At a cabinet meeting held Thursday, the government said that a proposed exemption for transfers involving technologies exclusive to a group member will not be made law. The current regulation and existing cap - generally 30 percent of the affiliate’s revenue - will remain in place.
Last year, the National Tax Service ordered roughly 2,500 people connected to 120 companies to pay their gift taxes on intra-group transactions that exceeded legal limits.
The Finance Ministry saw the move as too restrictive, especially when a transaction involved parts or materials provided to an affiliate to meet certain manufacturing quality standards. It was proposed that these exchanges be exempt, as the company has no choice but to make the sale.
The ministry was planning to exclude revenue from the sales involving exclusive technologies from the total ratio of work commissioned by the mother company, lowing the total.
The business community has argued that under the intra-group transaction regulation, business owners may be forced to sell their stakes in the affiliates.
If work commissioned by a conglomerate to an affiliate accounts for 35 percent of the affiliate’s annual revenue, the owning family of the conglomerate would be subjected to a gift tax if it has a stake in the affiliate larger than 3 percent. But under the proposed change, if six percent of the work commissioned is exclusive technology, that amount would be exempted, taking the ratio to 29 percent.
The family would no longer be subject to the gift tax.
The reform move met strong opposition from the ruling Democratic Party and the Fair Trade Commission (FTC), which saw it as undermining this administration’s fair economy efforts.
“The FTC has argued that in order to give an exemption, it first needs [to]study the total ratio of exclusive technology,” said an official at the Finance Ministry.
Democratic Party lawmaker Kim Chung-woo earlier this year released a report that argued for a further tightening of the regulation, saying that conglomerate-owning families are profiting by sending work to the affiliates, raising the value of the affiliates.

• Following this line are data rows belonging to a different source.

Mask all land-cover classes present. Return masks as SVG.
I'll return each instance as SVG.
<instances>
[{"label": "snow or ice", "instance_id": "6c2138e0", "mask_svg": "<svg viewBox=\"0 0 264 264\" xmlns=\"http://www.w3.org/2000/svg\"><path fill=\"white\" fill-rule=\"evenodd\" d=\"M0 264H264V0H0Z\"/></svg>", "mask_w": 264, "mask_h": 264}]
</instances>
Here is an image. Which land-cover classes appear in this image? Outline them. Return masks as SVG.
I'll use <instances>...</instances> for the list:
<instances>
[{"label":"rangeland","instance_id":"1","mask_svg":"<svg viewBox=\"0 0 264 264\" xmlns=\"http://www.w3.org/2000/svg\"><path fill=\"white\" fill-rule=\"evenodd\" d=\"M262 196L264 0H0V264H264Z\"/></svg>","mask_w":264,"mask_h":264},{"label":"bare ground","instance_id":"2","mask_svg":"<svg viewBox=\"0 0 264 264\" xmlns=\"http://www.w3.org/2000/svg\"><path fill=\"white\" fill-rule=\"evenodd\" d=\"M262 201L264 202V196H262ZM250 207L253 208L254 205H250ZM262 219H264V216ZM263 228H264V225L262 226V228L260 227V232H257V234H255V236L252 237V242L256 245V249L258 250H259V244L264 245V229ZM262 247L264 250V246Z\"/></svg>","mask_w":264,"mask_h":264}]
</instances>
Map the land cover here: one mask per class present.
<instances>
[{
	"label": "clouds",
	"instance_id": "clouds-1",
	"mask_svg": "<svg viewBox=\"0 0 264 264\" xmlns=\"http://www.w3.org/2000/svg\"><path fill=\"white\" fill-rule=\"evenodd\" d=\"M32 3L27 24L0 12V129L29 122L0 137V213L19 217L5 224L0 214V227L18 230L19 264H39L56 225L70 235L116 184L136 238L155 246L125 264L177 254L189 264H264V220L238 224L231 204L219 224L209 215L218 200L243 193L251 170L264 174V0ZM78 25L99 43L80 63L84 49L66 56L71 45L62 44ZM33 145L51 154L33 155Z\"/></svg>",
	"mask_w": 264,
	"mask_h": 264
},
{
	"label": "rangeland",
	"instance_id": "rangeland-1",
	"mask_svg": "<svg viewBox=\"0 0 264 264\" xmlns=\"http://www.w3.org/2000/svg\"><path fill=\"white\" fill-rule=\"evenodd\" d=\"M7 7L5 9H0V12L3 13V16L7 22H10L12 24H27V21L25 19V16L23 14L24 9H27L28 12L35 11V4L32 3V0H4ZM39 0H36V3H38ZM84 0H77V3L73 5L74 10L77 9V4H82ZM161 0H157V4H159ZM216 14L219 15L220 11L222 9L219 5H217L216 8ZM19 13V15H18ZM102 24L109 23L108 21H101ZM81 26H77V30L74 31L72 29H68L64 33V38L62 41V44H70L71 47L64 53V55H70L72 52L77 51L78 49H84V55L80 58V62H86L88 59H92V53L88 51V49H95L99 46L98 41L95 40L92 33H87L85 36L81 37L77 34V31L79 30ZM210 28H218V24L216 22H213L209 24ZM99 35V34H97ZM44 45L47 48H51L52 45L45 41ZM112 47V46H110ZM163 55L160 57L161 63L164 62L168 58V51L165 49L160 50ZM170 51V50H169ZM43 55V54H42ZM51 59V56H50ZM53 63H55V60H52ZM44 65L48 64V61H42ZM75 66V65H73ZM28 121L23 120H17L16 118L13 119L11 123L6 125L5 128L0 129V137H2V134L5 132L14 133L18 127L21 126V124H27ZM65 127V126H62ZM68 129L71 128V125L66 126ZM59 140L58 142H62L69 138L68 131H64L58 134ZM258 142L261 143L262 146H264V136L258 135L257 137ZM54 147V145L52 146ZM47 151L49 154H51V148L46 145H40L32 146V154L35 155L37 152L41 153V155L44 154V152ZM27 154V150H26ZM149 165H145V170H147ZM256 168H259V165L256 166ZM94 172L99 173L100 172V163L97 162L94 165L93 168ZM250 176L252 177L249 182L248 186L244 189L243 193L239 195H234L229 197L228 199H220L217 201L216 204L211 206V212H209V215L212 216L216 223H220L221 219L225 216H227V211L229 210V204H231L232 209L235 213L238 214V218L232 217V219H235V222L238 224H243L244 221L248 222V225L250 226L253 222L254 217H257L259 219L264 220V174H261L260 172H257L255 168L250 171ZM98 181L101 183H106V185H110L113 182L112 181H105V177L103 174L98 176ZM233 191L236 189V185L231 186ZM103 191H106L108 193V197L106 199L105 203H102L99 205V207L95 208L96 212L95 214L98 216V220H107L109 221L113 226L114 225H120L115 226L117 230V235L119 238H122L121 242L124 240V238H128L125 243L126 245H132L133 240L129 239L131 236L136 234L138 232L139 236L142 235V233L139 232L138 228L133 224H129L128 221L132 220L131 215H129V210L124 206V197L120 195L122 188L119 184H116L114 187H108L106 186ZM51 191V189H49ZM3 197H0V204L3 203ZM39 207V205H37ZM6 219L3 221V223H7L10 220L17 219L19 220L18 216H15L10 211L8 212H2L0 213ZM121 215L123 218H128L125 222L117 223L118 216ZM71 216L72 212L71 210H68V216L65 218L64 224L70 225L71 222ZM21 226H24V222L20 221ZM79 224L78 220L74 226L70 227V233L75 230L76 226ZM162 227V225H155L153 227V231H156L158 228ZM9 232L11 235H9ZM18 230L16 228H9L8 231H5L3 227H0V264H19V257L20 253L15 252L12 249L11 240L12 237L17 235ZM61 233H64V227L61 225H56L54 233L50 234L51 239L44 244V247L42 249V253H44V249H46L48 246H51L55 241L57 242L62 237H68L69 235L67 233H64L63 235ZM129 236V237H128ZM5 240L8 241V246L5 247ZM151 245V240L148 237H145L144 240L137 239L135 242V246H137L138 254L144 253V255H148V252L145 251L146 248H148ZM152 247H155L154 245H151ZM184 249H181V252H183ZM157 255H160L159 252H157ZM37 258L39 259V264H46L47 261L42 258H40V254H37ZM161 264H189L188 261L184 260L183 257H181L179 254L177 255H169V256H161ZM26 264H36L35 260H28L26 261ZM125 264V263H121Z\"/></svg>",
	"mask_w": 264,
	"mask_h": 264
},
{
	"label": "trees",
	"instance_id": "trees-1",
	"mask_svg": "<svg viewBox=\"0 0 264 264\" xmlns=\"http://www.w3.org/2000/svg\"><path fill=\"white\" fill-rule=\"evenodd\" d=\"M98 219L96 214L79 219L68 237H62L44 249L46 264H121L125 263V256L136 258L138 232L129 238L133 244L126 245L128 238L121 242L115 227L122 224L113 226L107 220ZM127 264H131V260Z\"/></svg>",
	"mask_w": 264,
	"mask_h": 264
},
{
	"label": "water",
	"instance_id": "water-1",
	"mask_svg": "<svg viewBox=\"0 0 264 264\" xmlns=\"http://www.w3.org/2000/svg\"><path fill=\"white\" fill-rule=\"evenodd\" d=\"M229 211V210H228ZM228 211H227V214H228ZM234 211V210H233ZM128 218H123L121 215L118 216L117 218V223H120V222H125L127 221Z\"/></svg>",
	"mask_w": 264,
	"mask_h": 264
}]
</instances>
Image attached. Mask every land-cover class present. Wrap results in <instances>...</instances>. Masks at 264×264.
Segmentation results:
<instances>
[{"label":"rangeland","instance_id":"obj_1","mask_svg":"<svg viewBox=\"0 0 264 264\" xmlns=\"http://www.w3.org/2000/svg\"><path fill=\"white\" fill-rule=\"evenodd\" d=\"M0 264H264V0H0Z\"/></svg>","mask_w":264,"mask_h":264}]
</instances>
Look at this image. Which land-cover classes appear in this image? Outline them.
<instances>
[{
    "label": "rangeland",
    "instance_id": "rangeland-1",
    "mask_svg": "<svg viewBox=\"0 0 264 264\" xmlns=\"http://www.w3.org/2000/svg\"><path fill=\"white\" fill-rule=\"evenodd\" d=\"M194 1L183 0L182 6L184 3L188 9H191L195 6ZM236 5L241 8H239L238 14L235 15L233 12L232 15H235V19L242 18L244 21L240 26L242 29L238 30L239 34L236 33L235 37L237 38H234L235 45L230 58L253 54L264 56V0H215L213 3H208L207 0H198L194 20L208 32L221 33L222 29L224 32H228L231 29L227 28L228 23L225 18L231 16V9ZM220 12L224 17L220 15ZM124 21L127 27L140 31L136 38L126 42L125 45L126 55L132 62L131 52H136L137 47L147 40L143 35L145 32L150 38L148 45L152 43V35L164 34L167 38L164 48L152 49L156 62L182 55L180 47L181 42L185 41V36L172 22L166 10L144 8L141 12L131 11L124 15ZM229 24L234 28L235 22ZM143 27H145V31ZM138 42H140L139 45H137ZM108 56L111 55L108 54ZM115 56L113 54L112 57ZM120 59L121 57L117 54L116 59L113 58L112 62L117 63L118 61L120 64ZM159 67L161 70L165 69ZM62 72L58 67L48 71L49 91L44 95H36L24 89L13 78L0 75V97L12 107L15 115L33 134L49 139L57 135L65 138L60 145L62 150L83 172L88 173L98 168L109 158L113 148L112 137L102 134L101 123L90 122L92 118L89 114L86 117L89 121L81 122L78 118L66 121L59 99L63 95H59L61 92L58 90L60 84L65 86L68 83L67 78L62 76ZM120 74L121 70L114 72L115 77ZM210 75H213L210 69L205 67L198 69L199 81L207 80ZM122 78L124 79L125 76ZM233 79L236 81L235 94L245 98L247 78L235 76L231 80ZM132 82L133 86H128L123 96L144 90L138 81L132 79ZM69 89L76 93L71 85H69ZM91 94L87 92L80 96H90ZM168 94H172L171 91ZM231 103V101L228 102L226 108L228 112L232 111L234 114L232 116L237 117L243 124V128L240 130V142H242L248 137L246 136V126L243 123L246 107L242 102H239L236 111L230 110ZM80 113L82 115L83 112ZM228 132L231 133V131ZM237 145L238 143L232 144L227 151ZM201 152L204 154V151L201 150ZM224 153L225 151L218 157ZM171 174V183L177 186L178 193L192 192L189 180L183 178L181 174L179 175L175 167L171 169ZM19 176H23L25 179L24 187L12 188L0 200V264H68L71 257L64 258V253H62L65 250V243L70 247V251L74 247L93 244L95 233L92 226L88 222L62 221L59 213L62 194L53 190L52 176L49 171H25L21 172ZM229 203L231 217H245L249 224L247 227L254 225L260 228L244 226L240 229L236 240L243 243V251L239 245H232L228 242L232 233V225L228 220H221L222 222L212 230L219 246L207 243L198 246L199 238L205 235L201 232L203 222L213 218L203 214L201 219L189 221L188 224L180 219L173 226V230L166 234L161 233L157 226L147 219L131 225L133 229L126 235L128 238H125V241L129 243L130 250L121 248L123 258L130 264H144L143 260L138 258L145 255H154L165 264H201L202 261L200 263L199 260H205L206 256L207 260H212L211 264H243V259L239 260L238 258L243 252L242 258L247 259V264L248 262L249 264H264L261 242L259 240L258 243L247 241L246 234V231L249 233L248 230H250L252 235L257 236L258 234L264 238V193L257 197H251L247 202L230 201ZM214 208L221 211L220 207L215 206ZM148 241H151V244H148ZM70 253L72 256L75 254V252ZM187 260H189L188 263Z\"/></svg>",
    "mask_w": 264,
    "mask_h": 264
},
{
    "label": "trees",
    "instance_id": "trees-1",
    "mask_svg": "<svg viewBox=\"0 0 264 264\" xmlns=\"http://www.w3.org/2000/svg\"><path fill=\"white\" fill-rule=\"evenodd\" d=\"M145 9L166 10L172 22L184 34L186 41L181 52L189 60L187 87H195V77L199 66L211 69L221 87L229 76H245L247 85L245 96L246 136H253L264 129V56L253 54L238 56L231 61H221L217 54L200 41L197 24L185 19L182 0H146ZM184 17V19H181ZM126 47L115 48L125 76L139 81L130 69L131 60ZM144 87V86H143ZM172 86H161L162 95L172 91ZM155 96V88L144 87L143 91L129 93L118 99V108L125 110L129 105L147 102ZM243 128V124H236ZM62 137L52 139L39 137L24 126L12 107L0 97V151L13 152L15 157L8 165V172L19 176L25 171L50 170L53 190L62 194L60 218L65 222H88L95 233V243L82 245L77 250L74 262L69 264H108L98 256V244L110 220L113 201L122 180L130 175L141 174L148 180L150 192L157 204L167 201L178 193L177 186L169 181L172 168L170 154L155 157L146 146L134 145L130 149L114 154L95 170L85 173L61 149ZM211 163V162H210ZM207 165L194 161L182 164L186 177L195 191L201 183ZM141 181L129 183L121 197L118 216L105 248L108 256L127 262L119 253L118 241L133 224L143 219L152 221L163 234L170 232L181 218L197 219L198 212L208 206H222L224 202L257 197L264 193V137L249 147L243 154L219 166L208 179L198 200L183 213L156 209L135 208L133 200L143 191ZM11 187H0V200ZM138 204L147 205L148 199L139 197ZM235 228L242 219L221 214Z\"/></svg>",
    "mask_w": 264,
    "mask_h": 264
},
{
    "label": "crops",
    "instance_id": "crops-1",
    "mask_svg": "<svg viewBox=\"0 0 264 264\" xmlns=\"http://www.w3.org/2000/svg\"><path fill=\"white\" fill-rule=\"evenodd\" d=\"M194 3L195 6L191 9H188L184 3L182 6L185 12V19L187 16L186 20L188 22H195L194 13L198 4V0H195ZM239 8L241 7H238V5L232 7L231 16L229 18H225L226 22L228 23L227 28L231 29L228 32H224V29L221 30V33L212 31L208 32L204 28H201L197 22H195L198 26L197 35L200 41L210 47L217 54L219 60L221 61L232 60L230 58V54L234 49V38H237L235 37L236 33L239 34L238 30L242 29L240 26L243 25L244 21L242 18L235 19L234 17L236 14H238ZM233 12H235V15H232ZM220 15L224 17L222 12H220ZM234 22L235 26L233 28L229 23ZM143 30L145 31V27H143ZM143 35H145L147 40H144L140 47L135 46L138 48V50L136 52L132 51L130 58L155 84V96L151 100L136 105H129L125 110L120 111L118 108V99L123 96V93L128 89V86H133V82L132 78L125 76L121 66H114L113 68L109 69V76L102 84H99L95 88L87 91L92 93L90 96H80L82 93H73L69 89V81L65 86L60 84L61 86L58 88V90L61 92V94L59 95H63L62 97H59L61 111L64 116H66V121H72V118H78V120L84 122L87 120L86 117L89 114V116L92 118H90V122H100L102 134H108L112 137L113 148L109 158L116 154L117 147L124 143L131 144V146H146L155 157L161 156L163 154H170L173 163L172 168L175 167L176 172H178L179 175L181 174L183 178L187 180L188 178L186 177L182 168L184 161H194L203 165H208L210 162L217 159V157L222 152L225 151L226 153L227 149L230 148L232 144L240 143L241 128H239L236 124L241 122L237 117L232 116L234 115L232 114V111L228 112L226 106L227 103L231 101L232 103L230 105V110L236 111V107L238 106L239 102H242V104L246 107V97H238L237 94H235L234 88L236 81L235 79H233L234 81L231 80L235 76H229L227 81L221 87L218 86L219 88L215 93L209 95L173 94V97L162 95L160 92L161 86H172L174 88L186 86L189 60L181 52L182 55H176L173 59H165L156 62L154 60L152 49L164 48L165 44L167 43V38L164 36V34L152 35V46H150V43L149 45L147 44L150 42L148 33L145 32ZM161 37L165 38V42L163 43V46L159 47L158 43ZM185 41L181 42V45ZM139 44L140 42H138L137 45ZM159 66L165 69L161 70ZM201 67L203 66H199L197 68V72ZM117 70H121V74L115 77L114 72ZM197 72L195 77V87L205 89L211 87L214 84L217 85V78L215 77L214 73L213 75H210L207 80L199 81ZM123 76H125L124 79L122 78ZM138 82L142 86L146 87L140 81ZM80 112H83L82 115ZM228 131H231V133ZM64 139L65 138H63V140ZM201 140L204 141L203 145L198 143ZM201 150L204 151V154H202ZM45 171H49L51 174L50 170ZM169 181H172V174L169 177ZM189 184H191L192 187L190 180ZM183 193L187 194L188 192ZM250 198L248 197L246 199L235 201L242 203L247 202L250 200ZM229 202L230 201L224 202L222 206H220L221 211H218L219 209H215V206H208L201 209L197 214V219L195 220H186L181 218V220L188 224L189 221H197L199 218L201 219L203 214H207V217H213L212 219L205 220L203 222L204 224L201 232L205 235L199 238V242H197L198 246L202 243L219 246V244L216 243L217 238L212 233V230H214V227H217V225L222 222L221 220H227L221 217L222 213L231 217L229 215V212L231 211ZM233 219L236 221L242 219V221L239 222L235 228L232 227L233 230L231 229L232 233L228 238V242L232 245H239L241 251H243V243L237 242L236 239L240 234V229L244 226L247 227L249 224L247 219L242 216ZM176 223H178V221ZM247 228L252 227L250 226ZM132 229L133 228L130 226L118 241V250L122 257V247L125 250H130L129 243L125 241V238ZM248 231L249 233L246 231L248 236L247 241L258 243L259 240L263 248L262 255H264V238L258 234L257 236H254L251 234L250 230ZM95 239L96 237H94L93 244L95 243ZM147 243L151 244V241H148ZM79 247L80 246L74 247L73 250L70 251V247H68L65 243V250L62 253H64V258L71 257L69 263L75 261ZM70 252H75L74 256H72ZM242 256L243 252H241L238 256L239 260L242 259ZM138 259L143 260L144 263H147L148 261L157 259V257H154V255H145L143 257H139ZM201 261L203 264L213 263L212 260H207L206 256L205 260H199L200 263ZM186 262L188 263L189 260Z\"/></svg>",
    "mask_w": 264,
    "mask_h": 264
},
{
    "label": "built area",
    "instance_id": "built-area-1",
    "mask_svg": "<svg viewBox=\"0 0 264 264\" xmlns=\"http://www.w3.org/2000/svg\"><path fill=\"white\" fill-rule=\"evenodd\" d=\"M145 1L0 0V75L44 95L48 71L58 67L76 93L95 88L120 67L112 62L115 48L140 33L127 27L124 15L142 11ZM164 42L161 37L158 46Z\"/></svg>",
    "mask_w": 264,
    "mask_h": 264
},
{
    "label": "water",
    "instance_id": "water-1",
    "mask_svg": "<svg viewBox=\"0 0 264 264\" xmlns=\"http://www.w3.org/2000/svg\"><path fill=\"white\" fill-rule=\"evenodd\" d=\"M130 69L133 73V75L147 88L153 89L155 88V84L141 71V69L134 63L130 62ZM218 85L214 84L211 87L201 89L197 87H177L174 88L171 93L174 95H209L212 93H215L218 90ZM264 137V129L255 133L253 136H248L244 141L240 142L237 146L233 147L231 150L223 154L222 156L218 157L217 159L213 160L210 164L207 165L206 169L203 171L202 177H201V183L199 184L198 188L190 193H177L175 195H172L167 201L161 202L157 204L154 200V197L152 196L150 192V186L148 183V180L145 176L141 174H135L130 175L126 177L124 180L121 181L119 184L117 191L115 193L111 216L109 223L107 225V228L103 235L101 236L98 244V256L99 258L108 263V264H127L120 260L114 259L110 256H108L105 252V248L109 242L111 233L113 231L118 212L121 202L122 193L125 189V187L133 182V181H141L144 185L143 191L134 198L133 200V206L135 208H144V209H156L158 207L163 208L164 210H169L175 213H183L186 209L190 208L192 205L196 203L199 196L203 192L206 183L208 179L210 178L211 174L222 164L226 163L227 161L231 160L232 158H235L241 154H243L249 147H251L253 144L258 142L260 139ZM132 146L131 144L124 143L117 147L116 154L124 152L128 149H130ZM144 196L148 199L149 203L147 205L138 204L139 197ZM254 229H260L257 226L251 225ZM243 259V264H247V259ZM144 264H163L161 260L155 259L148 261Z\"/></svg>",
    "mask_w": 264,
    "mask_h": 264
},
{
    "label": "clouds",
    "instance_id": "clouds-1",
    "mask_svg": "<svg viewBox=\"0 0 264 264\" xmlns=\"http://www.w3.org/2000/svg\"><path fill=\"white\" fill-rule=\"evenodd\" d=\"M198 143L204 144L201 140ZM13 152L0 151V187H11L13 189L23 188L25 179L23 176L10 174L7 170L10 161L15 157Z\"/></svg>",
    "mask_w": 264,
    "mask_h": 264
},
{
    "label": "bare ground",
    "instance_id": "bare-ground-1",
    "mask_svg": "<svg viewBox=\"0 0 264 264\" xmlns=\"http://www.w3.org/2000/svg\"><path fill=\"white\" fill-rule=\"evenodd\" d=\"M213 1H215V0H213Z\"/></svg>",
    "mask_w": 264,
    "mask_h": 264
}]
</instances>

The ministry said it will come up with a follow-up measure to the canceled tax reform.
The decision to backtrack on the intra-group transaction exemption comes when President Moon Jae-in has been focused on freeing business and deregulating the economy.
Under the law, work commissioned to affiliates is limited to 30 percent of revenue. The ratio is 40 percent for companies categorized between conglomerates and small- and medium-sized enterprises (SMEs) and 50 percent for SMEs.